The draft Fourth London Safety Plan will soon be open for public consultation
The Fourth London Safety Plan includes new performance targets

 

The plan will now be subject to a twelve week consultation to collect the views of Londoners and key stakeholders.

Members of the London Fire and Emergency Planning Authority have recently approved a range of proposals made by London Fire Commissioner, Ron Dobson, paving the way for public consultation on the future of the capital's fire and rescue service.

The London Fire and Emergency Planning Authority, which runs London Fire Brigade, agreed that the ideas contained in the draft 'Fourth London Safety Plan' would lead to significant improvements in services, whilst ensuring London's taxpayers continue to get value for money.
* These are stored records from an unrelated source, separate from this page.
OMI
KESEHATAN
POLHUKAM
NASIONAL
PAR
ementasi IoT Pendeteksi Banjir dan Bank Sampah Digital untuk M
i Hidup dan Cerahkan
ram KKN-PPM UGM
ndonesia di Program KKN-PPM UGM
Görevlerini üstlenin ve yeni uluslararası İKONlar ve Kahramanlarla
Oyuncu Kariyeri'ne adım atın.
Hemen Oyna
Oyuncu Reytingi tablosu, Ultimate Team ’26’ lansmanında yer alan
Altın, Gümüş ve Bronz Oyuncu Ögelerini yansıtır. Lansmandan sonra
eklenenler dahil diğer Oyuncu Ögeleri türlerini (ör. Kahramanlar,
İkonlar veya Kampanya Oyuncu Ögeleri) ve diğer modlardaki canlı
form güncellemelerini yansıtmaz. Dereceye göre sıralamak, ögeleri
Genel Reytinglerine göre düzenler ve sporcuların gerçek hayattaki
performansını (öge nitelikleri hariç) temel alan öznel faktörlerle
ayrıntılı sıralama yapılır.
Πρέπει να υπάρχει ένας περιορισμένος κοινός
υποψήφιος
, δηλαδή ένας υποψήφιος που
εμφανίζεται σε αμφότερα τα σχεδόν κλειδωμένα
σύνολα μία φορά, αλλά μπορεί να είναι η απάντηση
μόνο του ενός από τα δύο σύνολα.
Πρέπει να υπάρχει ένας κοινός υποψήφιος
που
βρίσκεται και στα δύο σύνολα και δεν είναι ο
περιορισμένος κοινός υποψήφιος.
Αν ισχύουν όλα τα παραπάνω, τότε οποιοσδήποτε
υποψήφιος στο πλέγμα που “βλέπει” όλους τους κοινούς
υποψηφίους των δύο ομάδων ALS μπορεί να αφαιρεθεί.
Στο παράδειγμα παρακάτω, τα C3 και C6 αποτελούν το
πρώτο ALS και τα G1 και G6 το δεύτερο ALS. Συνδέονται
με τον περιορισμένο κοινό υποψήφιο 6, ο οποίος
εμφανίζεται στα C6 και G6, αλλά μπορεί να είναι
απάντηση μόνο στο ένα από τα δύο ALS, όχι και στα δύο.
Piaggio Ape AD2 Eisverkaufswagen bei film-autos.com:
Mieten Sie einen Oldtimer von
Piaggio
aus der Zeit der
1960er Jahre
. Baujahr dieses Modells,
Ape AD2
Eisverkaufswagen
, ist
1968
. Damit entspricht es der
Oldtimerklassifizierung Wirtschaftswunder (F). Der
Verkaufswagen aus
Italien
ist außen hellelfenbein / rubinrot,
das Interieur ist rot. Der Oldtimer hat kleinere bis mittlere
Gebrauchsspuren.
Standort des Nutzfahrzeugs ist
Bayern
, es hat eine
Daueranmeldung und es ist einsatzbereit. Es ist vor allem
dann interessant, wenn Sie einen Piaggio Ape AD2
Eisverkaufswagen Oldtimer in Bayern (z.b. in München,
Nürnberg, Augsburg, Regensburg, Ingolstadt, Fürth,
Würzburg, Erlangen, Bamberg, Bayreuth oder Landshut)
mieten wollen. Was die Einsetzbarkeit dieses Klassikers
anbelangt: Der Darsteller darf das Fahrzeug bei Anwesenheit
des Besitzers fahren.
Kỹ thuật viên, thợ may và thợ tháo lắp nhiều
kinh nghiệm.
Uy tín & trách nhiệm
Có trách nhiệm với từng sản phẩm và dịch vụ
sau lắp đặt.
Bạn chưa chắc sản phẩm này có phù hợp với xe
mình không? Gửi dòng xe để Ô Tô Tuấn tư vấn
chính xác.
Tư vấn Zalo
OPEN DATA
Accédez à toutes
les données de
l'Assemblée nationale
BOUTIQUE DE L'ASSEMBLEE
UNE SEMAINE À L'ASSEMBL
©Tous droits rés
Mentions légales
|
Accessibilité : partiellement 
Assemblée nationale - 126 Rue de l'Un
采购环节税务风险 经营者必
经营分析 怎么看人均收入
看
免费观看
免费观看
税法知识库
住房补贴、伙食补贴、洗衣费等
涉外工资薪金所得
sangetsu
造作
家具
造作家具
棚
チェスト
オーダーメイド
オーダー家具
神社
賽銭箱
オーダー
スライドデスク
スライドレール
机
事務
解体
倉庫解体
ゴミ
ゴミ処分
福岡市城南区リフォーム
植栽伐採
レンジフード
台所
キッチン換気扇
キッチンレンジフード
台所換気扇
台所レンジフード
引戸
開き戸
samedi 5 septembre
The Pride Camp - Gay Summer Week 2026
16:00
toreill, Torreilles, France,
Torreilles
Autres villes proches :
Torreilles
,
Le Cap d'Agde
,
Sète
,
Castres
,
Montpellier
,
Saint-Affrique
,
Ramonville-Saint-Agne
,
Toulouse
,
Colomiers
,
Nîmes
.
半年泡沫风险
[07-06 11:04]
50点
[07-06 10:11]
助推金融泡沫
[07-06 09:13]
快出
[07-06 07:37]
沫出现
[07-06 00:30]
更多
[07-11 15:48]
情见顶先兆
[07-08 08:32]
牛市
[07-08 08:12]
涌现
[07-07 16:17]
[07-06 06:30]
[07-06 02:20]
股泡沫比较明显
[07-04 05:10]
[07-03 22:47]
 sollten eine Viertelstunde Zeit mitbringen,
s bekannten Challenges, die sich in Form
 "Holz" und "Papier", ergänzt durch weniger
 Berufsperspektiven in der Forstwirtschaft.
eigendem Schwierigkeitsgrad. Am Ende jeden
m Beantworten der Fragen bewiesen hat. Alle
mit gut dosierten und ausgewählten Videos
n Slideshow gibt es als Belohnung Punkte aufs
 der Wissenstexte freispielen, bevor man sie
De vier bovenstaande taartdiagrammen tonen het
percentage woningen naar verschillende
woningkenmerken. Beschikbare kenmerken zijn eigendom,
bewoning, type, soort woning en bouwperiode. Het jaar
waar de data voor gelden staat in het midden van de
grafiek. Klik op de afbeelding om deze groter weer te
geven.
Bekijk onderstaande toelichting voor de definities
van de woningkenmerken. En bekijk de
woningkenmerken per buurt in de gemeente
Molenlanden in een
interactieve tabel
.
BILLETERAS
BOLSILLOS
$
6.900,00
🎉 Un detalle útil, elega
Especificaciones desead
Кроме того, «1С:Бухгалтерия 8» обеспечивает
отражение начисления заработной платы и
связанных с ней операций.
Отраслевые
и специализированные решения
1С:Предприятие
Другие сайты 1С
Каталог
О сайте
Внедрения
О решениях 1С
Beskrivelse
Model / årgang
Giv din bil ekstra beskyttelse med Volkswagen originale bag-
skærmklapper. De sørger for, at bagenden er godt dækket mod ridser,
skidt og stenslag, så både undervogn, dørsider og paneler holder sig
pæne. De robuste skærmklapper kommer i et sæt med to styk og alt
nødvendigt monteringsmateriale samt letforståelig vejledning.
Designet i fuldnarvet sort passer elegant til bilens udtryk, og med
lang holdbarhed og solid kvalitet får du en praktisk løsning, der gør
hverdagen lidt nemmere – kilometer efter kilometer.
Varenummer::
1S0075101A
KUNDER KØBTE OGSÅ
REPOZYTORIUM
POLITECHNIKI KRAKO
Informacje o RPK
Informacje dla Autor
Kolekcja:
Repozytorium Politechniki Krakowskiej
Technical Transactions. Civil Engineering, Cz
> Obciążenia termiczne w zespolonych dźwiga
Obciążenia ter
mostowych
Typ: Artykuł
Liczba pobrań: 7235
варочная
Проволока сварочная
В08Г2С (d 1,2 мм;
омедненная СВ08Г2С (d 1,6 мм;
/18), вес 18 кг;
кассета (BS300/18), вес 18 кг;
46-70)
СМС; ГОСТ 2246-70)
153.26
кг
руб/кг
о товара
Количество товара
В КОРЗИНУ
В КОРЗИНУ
The Plan also includes new performance targets for consultation, which will see the Brigade aim to reduce fires which damage property, reduce arson and reduce call-outs to non emergency incidents.

The Plan will now be subject to a twelve week consultation to collect the views of Londoners and key stakeholders.

Councillor Brian Coleman, AM FRSA, Chairman of the London Fire and Emergency Planning Authority said: "London has an excellent fire and rescue service, but we recognise the need to move forward with the modernisation of the Brigade and ensure we are making the very most of the specialist skills and equipment at our disposal. The Commissioner's proposals deliver a range of improvements and efficiency across the board, shaking up the way we prepare for and respond to emergencies without cutting front line services."

 

The Fourth London Safety Plan would lead to significant improvements in services, whilst ensuring London's taxpayers continue to get value for money

Proposals in the draft Fourth London Safety Plan include:

  • The establishment of four Bulk Extinguishing Materials Centres at Harrow (subject to further detailed consideration), Kingston, Beckenham and Barking fire stations. Each would involve the co-location of pump ladders, bulk foam units and hose layer lorries and in the longer term we would also be looking to consider the addition of high volume pumps and bulk water carriers. These centres would also enable the introduction of alternate crewing across the Centres. The creation of these centres would give better placement of assets for strategic cover and create better skills groups.
  • The establishment of four Rescue Centres at Edmonton, Heston (subject to further detailed consideration), Croydon and East Ham fire stations. Each would involve the co-location of a range of rescue equipment including pump ladders, pumps, fire rescue units and urban search and rescue appliances (USAR). These centres would allow much better management and maintenance of the highly specialised skills required. Like the Bulk Extinguishing Materials Centres, there may be opportunities for alternate crewing at these centres and we will examine this further.
  • Reducing the number of incident response units which are whole time crewed from four to two with one of the remaining vehicles being alternately crewed and the other being redeployed to the Safety Skills Team in Training.
  • Building on the services provided by the London Local Authority Co-ordination Centre (LLACC) through the expansion of the groups with which the LLACC can work and the support which the LLACC can give to the local authority Gold arrangements. We will also be arguing for the Regulations to be amended to include specific reference to the role of the LLACC and our responsibilities to put in place and maintain such arrangements.
  • The establishment of new headline targets for the period 2010/11 to 2012/13 about reducing fires which cause harm or damage property; reducing arson; and reducing call outs to nonemergency incidents. Each will have two components, the first being the level of reduction we reasonably believe we can achieve and the second being a stretch target which is more challenging and which is likely to require substantial changes to the way we deliver our services.
  • Continuing to ensure that building owners and occupiers and those that manage nondomestic buildings comply with fire safety laws by: influencing designers and planners to "design out" fire and build-in appropriate warning systems; inspecting buildings which pose the greatest risk to safety from fire and by providing guidance and advice on compliance with the legislation.